> [Text block]
-*-
While the CBS color broadcasting schedule gradually expanded to twelve hours per week (but never into prime time),[35] and the color network expanded to eleven affiliates as far west as Chicago,[36] its commercial success was doomed by the lack of color receivers necessary to watch the programs, the refusal of television manufacturers to create adapter mechanisms for their existing black-and-white sets,[37] and the unwillingness of advertisers to sponsor broadcasts seen by almost no one. CBS had bought a television manufacturer in April,[38] and in September 1951, production began on the only CBS-Columbia color television model, with the first color sets reaching retail stores on September 28.[39][40] But it was too little, too late. Only 200 sets had been shipped, and only 100 sold, when CBS discontinued its color television system on October 20, 1951, ostensibly by request of the National Production Authority for the duration of the Korean War, and bought back all the CBS color sets it could to prevent lawsuits by disappointed customers.[41][42] RCA chairman David Sarnoff later charged that the NPA's order had come "out of a situation artificially created by one company to solve its own perplexing problems" because CBS had been unsuccessful in its color venture.[43]

Compatible color

While the FCC was holding its JTAC meetings, development was taking place on a number of systems allowing true simultaneous color broadcasts, "dot-sequential color systems". Unlike the hybrid systems, dot-sequential televisions used a signal very similar to existing black-and-white broadcasts, with the intensity of every dot on the screen being sent in succession.

In 1938 Georges Valensi demonstrated an encoding scheme that would allow color broadcasts to be encoded so they could be picked up on existing black-and-white sets as well. In his system the output of the three camera tubes were re-combined to produce a single "luminance" value that was very similar to a monochrome signal and could be broadcast on the existing VHF frequencies. The color information was encoded in a separate "chrominance" signal, consisting of two separate signals, the original blue signal minus the luminance (B'–Y'), and red-luma (R'–Y'). These signals could then be broadcast separately on a different frequency; a monochrome set would tune in only the luminance signal on the VHF band, while color televisions would tune in both the luminance and chrominance on two different frequencies, and apply the reverse transforms to retrieve the original RGB signal. The downside to this approach is that it required a major boost in bandwidth use, something the FCC was interested in avoiding.

RCA used Valensi's concept as the basis of all of its developments, believing it to be the only proper solution to the broadcast problem. However, RCA's early sets using mirrors and other projection systems all suffered from image and color quality problems, and were easily bested by CBS's hybrid system. But solutions to these problems were in the pipeline, and RCA in particular was investing massive sums (later estimated at $100 million) to develop a usable dot-sequential tube. RCA was beaten to the punch by the Geer tube, which used three B&W tubes aimed at different faces of colored pyramids to produce a color image. All-electronic systems included the Chromatron, Penetron and "Apple" tube that were being developed by various companies. While investigating all of these, RCA's teams quickly started focusing on the shadow mask system.
-*-
[Entries from a data collection]
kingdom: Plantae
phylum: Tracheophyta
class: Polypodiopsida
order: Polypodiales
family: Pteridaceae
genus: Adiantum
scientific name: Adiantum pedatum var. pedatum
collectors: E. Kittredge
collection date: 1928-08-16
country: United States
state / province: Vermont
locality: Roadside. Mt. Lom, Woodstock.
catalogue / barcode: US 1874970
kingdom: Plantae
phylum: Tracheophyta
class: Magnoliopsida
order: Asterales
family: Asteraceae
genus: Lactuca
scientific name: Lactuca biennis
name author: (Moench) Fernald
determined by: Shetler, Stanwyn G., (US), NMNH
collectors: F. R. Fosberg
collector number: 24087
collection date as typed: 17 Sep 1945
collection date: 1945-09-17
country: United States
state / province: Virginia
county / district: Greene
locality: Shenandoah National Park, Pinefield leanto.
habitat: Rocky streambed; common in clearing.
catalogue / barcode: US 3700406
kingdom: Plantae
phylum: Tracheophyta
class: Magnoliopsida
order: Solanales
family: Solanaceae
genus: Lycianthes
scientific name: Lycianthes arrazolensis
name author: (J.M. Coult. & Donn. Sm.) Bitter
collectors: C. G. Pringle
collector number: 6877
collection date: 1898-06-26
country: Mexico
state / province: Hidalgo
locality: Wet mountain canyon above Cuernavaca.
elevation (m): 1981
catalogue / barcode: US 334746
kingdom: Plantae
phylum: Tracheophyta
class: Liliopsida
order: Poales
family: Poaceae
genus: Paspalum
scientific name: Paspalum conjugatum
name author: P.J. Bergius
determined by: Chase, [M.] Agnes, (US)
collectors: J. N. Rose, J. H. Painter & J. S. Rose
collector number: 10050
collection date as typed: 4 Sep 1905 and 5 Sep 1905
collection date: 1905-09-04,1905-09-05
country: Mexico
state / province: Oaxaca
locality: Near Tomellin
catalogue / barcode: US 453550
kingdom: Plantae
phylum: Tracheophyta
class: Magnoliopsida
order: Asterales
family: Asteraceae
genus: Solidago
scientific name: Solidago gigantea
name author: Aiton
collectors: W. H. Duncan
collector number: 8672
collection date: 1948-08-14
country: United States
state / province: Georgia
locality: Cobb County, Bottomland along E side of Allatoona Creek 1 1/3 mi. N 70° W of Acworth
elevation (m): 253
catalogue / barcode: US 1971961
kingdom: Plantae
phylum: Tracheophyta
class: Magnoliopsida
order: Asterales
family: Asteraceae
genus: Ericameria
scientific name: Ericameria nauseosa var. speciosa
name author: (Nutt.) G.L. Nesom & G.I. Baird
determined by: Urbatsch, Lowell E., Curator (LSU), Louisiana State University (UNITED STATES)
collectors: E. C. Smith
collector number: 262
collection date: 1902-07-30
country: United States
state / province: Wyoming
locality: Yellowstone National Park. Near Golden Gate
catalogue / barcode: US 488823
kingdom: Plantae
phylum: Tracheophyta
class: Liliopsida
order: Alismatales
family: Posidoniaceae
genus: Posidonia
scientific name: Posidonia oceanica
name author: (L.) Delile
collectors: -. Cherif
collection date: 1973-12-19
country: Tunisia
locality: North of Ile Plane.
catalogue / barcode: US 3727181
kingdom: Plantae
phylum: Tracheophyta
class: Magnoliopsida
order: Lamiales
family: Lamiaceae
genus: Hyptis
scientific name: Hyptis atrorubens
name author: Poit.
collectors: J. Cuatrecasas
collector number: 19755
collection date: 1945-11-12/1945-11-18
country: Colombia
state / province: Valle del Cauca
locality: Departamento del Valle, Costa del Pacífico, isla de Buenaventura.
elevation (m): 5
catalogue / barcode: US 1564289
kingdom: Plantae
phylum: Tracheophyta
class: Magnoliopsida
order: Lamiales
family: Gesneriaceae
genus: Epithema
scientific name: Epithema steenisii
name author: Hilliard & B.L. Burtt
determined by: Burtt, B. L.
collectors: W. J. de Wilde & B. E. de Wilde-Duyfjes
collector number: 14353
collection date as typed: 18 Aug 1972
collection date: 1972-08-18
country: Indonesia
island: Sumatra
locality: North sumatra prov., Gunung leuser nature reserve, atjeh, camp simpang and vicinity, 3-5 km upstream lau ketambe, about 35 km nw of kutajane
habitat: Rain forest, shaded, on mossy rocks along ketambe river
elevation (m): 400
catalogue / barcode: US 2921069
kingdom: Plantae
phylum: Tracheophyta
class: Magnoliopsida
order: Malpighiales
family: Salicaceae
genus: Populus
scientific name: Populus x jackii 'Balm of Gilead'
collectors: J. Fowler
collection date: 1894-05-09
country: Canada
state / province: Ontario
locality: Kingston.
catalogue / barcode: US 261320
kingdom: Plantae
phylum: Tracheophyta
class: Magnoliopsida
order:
-*-
> [Requirements] Repeat, word for word, the part of the passage on early color television that runs from "Compatible color" up to and including "sent in succession.".

> [Output for this exercise]
Compatible color

While the FCC was holding its JTAC meetings, development was taking place on a number of systems allowing true simultaneous color broadcasts, "dot-sequential color systems". Unlike the hybrid systems, dot-sequential televisions used a signal very similar to existing black-and-white broadcasts, with the intensity of every dot on the screen being sent in succession.